Volatility in the EUR/USD pair certainly increased as the US Federal Reserve announced the first rate hike in 9 years, but volatility was perhaps slightly more muted than expected. The 1.08 level has become crucial for this pair, and a break below will confirm the formation of a head and shoulders pattern.
The US Federal Reserve raised interest rates for the first time in 9 years as expected last week, by 25 basis points. Trading volumes were heavy on the result which led to a lift in volatility, but the swings were limited. This was testament to the Fed managing the markets expectations wellin the months preceding the announcement, and delivering on those expectations.

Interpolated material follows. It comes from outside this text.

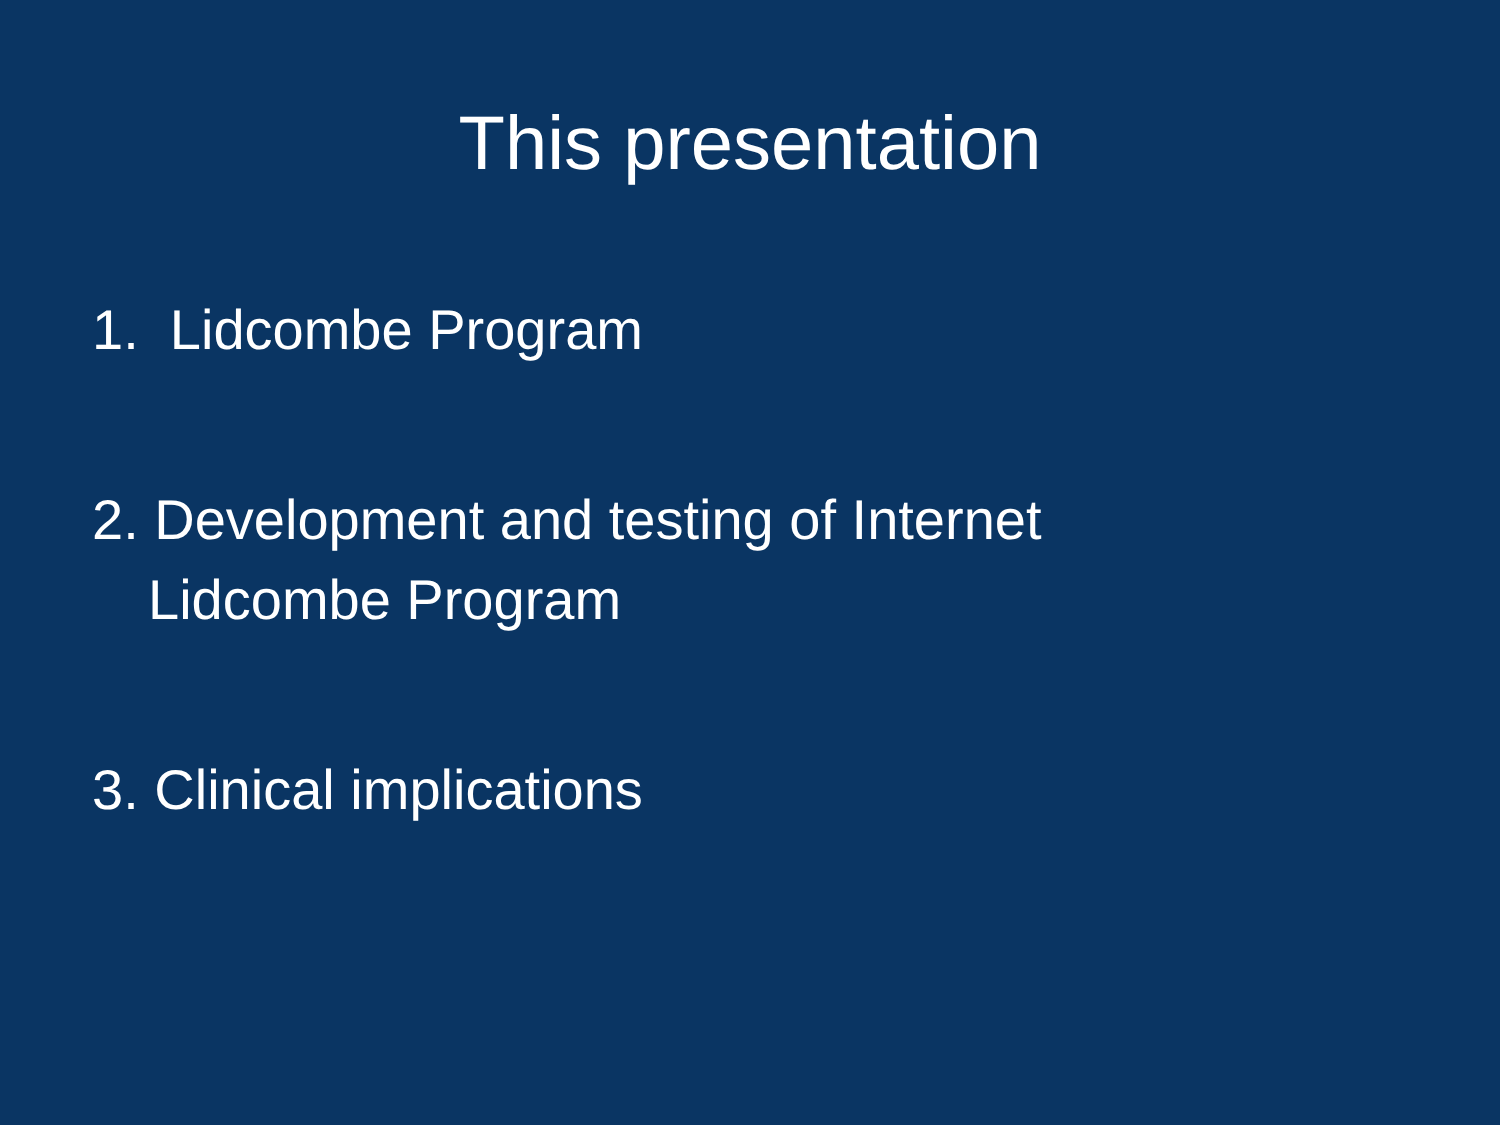This presentation
1. Lidcombe Program
2. Development and testing of Internet
Lidcombe Program
3. Clinical implications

The euro was understandably weaker as the market digested the Fed's announcement and the potential for further rate hikes next year. The expected divergence in monetary policy is likely to see the pair drift lower in the early part of 2016.
The week ahead will still be busy as the rest of us wind down for the year. US GDP, home sales, durable goods orders and unemployment claims are all due. Watch out for choppy trading conditions as volumes dry up with the holiday season upon us.

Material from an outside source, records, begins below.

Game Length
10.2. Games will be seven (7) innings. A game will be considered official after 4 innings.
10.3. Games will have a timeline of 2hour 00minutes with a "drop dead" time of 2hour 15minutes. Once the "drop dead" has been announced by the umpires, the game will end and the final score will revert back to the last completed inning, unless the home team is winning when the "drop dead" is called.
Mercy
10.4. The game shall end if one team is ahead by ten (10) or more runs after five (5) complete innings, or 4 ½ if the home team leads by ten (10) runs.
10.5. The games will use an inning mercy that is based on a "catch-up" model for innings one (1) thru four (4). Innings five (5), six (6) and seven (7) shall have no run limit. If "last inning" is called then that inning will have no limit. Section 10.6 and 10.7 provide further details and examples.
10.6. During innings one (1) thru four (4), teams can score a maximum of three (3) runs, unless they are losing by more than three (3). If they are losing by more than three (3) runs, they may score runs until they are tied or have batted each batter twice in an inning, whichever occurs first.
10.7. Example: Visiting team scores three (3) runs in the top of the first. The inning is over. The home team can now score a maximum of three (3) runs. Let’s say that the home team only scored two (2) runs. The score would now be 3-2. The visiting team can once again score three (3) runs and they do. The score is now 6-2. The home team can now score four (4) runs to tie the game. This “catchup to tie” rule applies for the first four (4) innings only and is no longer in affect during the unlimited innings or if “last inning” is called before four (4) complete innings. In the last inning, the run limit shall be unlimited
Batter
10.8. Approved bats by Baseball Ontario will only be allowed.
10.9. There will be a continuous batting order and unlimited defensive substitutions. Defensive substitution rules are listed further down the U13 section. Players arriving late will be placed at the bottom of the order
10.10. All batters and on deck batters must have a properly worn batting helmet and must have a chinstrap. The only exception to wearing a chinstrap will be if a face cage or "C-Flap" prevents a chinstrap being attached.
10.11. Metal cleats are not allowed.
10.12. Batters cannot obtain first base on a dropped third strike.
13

Technicals show a head and shoulders pattern forming, which could lead to a shift lower. The second shoulder is currently forming under the 100 day MA, which will be a solid bearish signal if the MA holds. The neck line at 1.0800 has become quite important for the pair, and a break lower of this will erase all of the months gains and see the early December lows become a target. Support is found at 1.0800, 1.0685 and 1.0568 while resistance is found at 1.0929, 1.1041 and 1.1125.